I’m not a big fan of American politics, the war in Iraq, or the Canadian housing economy – but I listen to CBC and scan various news sources so my hubby and I have something to talk about at dinner (because sometimes old married couples need conversation starters, too!). Find stuff to talk about from the news, sports, your community, or politics.

One of the most interesting conversations I had on a first date was about a feminine hygiene exhibit at the Vancouver Art Gallery. On display was used feminine sanitary products. I thought it was disgusting; my date thought it was fascinating. Our conversation was a blast!

Share the highs and lows of your day

Here’s a great “first date conversation starter” that works for any get-together: family meals, first dates, or huge galas. Ask for the highs and lows of the day, and share yours. Did you lose your keys or find $100? Maybe you ate at a new restaurant recently, or found a great new CD. Making small talk is about sharing the little things — which, by the way, is important even after you’ve been married for years!

Comment on a piece of clothing or accessory

Even better, wear a funky brooch, scarf, or necklace. If you’re talking to someone wearing any accessory, ask where it came from or what the significance is. Being observant about people and your surroundings is a great conversation starter for first dates.

If you’re tired of small talk tips, read When You Can’t Think of Anything to Say – Connecting With People. It’ll help you connect on a deeper level.

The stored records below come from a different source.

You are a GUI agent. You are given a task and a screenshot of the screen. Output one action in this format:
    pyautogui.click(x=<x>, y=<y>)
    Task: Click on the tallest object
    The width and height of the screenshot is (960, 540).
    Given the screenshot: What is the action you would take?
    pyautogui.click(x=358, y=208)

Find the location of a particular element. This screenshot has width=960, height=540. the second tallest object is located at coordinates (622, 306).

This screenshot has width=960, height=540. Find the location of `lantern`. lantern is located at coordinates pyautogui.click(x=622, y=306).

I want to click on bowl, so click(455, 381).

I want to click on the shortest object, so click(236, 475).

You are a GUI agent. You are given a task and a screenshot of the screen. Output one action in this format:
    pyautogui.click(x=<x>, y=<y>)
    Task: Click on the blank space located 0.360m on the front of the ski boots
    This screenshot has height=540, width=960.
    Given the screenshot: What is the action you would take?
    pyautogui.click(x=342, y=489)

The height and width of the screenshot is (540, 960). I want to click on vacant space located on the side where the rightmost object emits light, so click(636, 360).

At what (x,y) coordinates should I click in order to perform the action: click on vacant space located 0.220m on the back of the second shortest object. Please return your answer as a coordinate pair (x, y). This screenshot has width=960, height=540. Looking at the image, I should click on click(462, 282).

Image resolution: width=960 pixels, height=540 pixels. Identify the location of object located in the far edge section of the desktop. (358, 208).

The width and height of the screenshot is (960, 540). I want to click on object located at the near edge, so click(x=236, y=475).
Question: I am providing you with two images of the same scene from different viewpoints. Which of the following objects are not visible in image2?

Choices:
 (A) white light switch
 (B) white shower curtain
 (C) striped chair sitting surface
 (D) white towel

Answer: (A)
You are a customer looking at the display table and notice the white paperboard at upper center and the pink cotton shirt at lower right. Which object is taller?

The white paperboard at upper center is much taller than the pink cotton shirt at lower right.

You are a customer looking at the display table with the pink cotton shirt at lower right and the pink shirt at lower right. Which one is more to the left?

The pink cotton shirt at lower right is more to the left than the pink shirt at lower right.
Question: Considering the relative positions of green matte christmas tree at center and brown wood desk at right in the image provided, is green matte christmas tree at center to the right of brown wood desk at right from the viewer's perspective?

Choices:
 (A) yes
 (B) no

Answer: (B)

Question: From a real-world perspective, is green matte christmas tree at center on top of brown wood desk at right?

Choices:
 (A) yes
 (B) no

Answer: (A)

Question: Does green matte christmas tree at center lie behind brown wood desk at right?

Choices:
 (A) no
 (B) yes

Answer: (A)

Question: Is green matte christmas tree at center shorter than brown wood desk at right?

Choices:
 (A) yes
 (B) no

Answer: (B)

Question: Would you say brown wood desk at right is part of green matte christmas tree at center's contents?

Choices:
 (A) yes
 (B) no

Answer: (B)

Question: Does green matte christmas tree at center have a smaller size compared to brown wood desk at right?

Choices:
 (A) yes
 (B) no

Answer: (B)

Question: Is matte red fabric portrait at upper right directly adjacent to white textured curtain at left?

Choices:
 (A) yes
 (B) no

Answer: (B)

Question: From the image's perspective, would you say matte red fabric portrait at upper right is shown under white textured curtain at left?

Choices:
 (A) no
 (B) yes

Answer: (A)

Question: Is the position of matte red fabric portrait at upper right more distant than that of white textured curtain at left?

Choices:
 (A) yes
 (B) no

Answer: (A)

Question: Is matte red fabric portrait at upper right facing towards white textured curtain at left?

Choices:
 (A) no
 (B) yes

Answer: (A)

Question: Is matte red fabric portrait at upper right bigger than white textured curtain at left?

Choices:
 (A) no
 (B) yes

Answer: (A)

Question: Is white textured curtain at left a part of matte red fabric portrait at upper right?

Ask questions about what your date says

There’s nothing worse than talking to someone who’s eyes are flitting all over the place. When you’re making small talk, follow up on what your conversation partner is saying. For instance, if they say they’re “doing excellently”, ask why. If they mention that they’re exhausted, follow up on it. This is a good way to make dating fun – and get to know your date better.

Recall your past conversations

Even if it’s a first date, you can highlight what you talked about on the phone as you were setting up the date. Here’s a first date conversation tip that will carry you to second and third dates: file away bits of information, such as  their favorite vacation spots, the tie they were wearing the last time you met them, or where you were the last time you saw them. Then, make sure you ask about those things.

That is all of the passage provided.